» **Document**
►

Uber has settled a class action lawsuit for $270 million – what was it accused of?

https://theconversation.com/uber-has-se ... -of-226505

Who’d want to go back to the days before Uber? The days in which you could never be certain you could get a taxi, the days of long wait times trying to order one on the phone, and the days in which you would never know for sure how your driver would treat you.

So much has Uber improved the experience of getting a ride (young people rely on it in a way their parents were never able to rely on taxis) that it might seem incomprehensible Uber has just agreed to pay almost A$272 million to stop a class action against it going to court.

The $271.8 million settlement is the fifth-largest in Australia, eclipsed only by two for Victoria’s 2009 Black Saturday bushfires, one for Queeensland’s 2011 floods and one for Johnson & Johnson for defective pelvic mesh implants.

So what exactly did Uber do wrong – or at least be so unwilling to defend it was prepared to pay a quarter of a billion dollars not to have aired in court?

The statement of claim presented on behalf of 8,000 taxi drivers and licence holders to the Supreme Court of Victoria paints a picture of an organisation prepared to break the law in order to build a large base of customers it could use to lobby to change the law to make what it had been doing legal.

‘Greyballing’ and ghost cars

The statement of claim points to internal Uber documents that indicate Uber knew in advance of its 2014 launch that its so-called UberX drivers were not licensed to operate commercial passenger vehicles, and that the fines were small.

Its aim was to quickly get to 2,000 trips per week in both Melbourne and Sydney, to ensure it had “as many people as possible to support UberX leading up to what will inevitably be a regulatory fight in both cities”.

Uber told drivers it would pay their fines, and in Victoria paid $1,732 at a time.

The class action said where inspectors tried to collect evidence, Uber engaged in a practice known as “greyballing” in which the apps of selected users get shown a fake view of ghost cars that won’t stop for them.

The claim said Uber also used “blackout geofences” that made it impossible to hire Ubers near the buildings used by enforcement officers and regulators.

Case settled at the last moment

By settling just before the case went to court, Uber managed to avoid these claims being tested, and also managed to avoid the court airing the trove of documents leaked two years ago in which one international Uber executive joked he and his colleagues had become “pirates” and another conceded: “we’re just f***ing illegal.”

Uber succeeded in getting each state’s laws changed, at a cost of devaluing to near zero taxi licences reported to have been worth as much as $500,000 each.

But in its defence (and I may as well defend Uber because it decided not to in court) most taxi drivers never paid anything like $500,000.

And taxis provided a pretty poor service. That’s because the number in each state was limited, which helped ensure drivers had work, but worked against customers in two ways – it ensured there weren’t enough taxis available at busy times, and by pushing up the price of licences it pushed up the price of fares.

◄

» **Extracted entries**
►

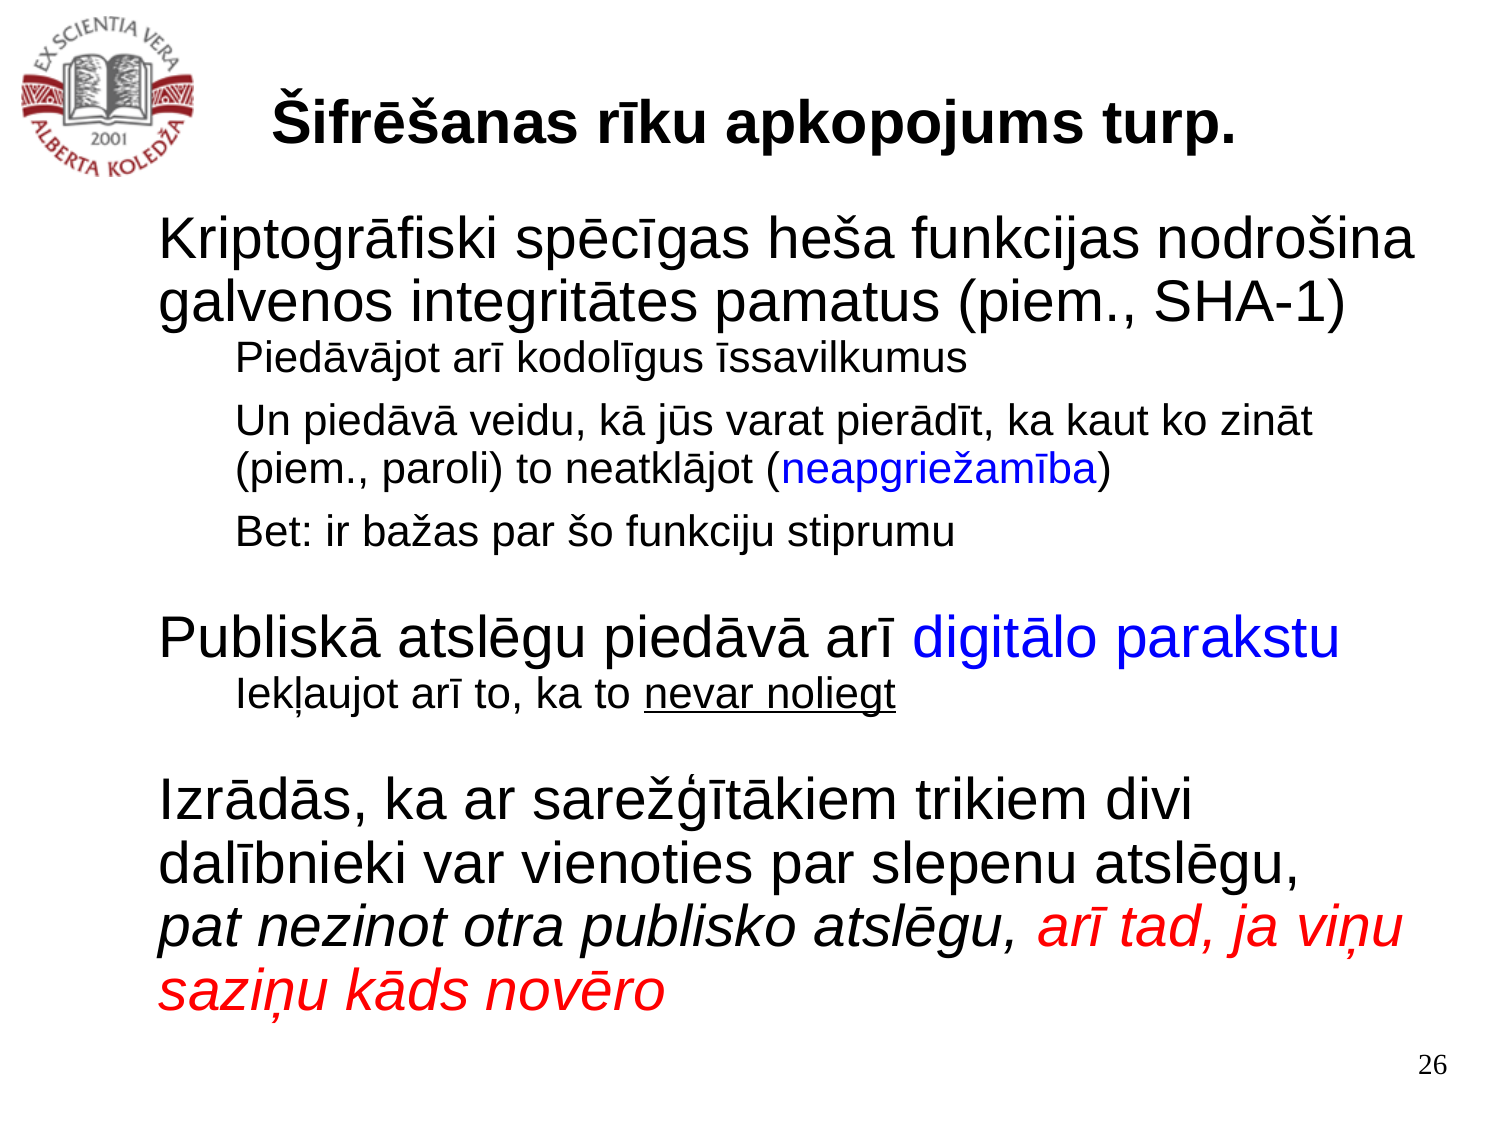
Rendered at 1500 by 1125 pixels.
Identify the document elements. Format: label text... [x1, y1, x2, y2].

title Šifrēšanas rīku apkopojums turp. [49, 62, 1438, 175]
list Kriptogrāfiski spēcīgas heša funkcijas nodrošina galvenos integritātes pamatus (piem., SHA-1) Piedāvājot arī kodolīgus īssavilkumus Un piedāvā veidu, kā jūs varat pierādīt, ka kaut ko zināt (piem., paroli) to neatklājot (neapgriežamība) Bet: ir bažas par šo funkciju stiprumu Publiskā atslēgu piedāvā arī digitālo parakstu Iekļaujot arī to, ka to nevar noliegt Izrādās, ka ar sarežģītākiem trikiem divi dalībnieki var vienoties par slepenu atslēgu, pat nezinot otra publisko atslēgu, arī tad, ja viņu saziņu kāds novēro [75, 200, 1438, 1088]
text_box <skaitlis> [1312, 1037, 1463, 1101]
picture [21, 16, 194, 177]
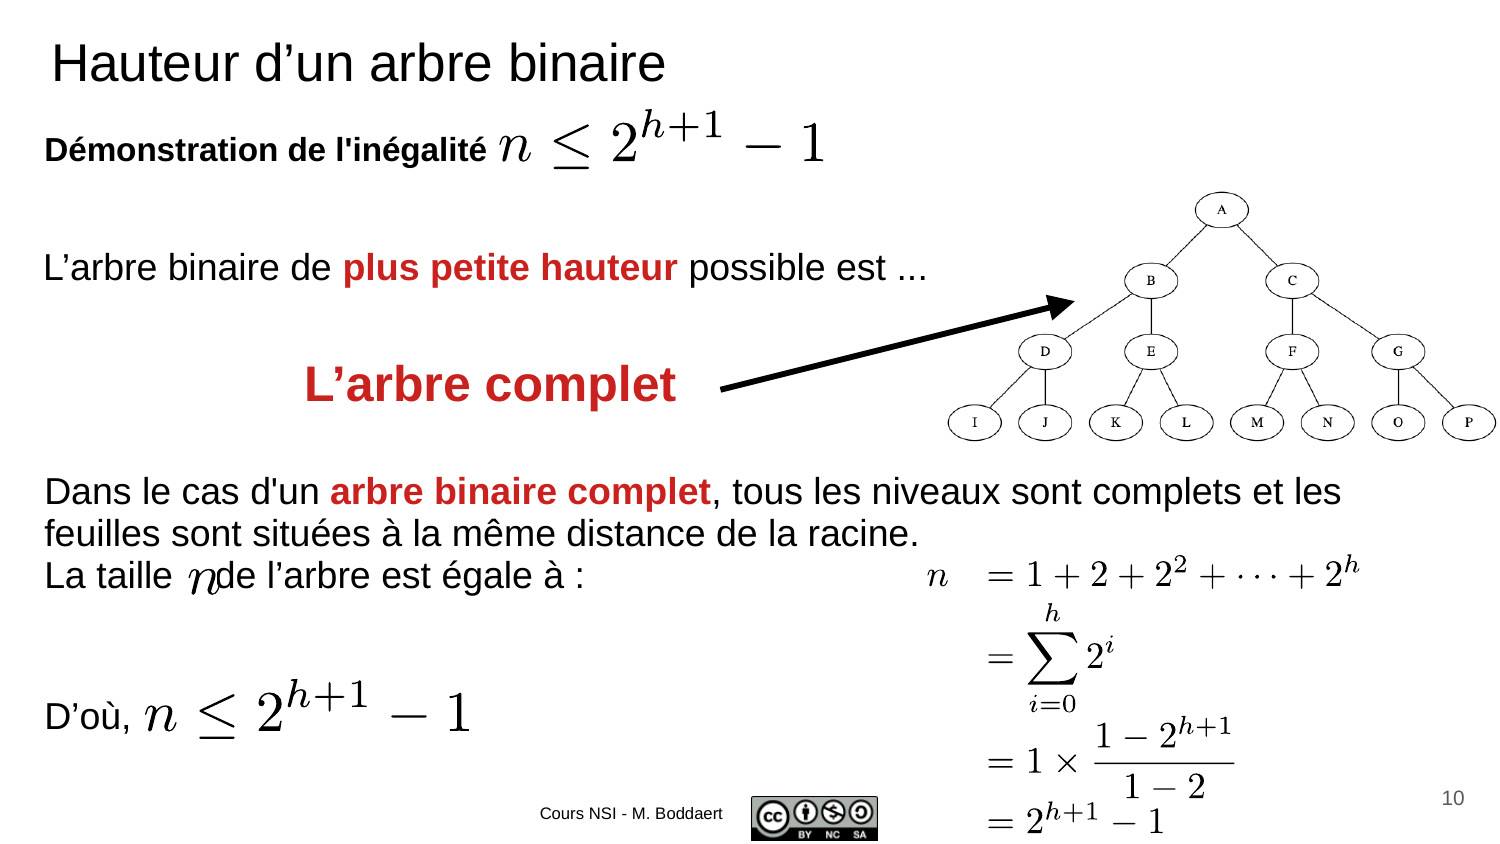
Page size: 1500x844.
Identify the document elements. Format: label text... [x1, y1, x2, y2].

text_box D’où, [29, 688, 162, 747]
title Hauteur d’un arbre binaire [51, 13, 1449, 108]
picture [944, 188, 1499, 444]
text_box Démonstration de l'inégalité [29, 120, 1477, 207]
picture [751, 796, 878, 841]
text_box [145, 678, 469, 739]
text_box [499, 109, 824, 170]
text_box [927, 554, 1360, 834]
text_box L’arbre complet [289, 348, 694, 422]
text_box Dans le cas d'un arbre binaire complet, tous les niveaux sont complets et les feuilles sont situées à la même distance de la racine. La taille de l’arbre est égale à : [29, 462, 1477, 609]
text_box [188, 568, 220, 595]
slide_number <numéro> [1389, 764, 1480, 830]
text_box L’arbre binaire de plus petite hauteur possible est ... [28, 239, 1004, 298]
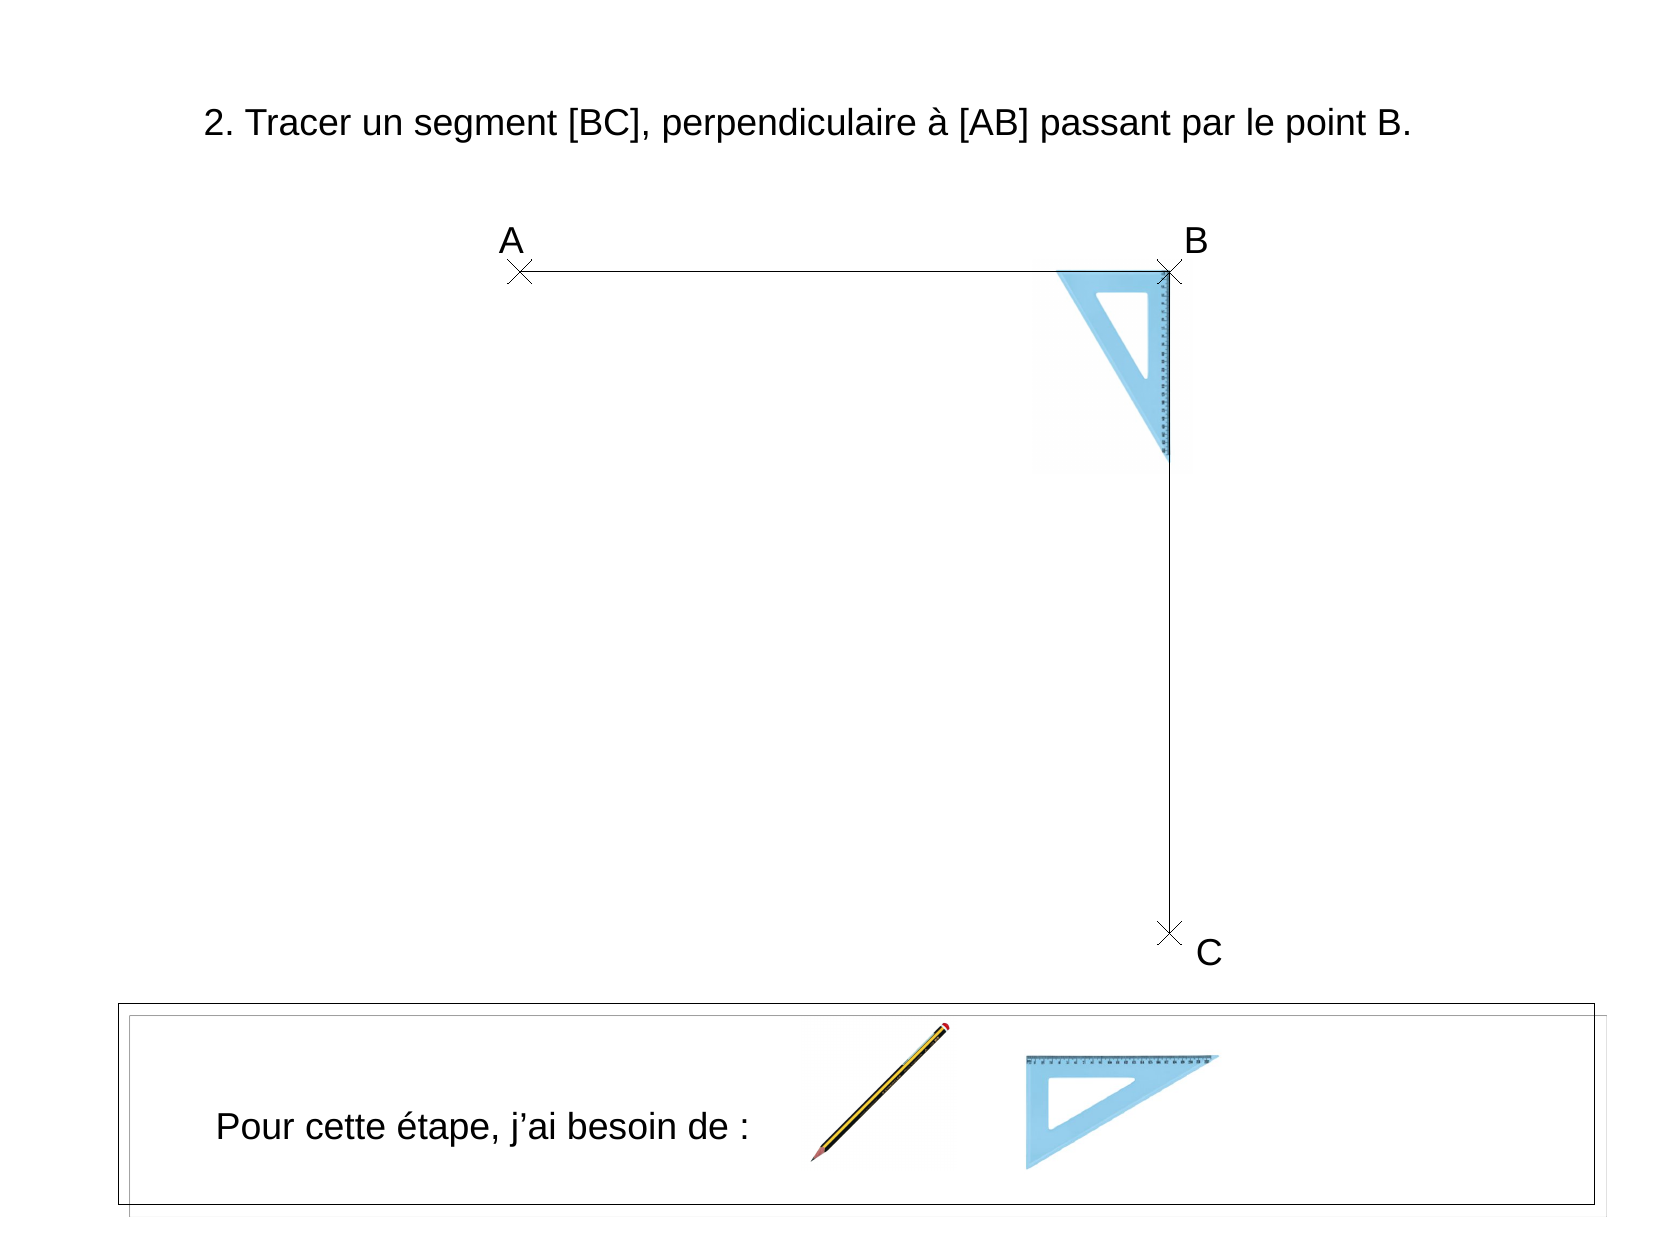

◄

» **Short exercise 1**
From the article about the Uber settlement, repeat word for word the passage from "So what exactly" to "been doing legal.".
» **Short exercise 2**
According to the article on the Uber class action, how much did Uber pay per fine in Victoria?

» **Task response 1**
So what exactly did Uber do wrong – or at least be so unwilling to defend it was prepared to pay a quarter of a billion dollars not to have aired in court?

The statement of claim presented on behalf of 8,000 taxi drivers and licence holders to the Supreme Court of Victoria paints a picture of an organisation prepared to break the law in order to build a large base of customers it could use to lobby to change the law to make what it had been doing legal.

» **Task response 2**
$1,732 at a time.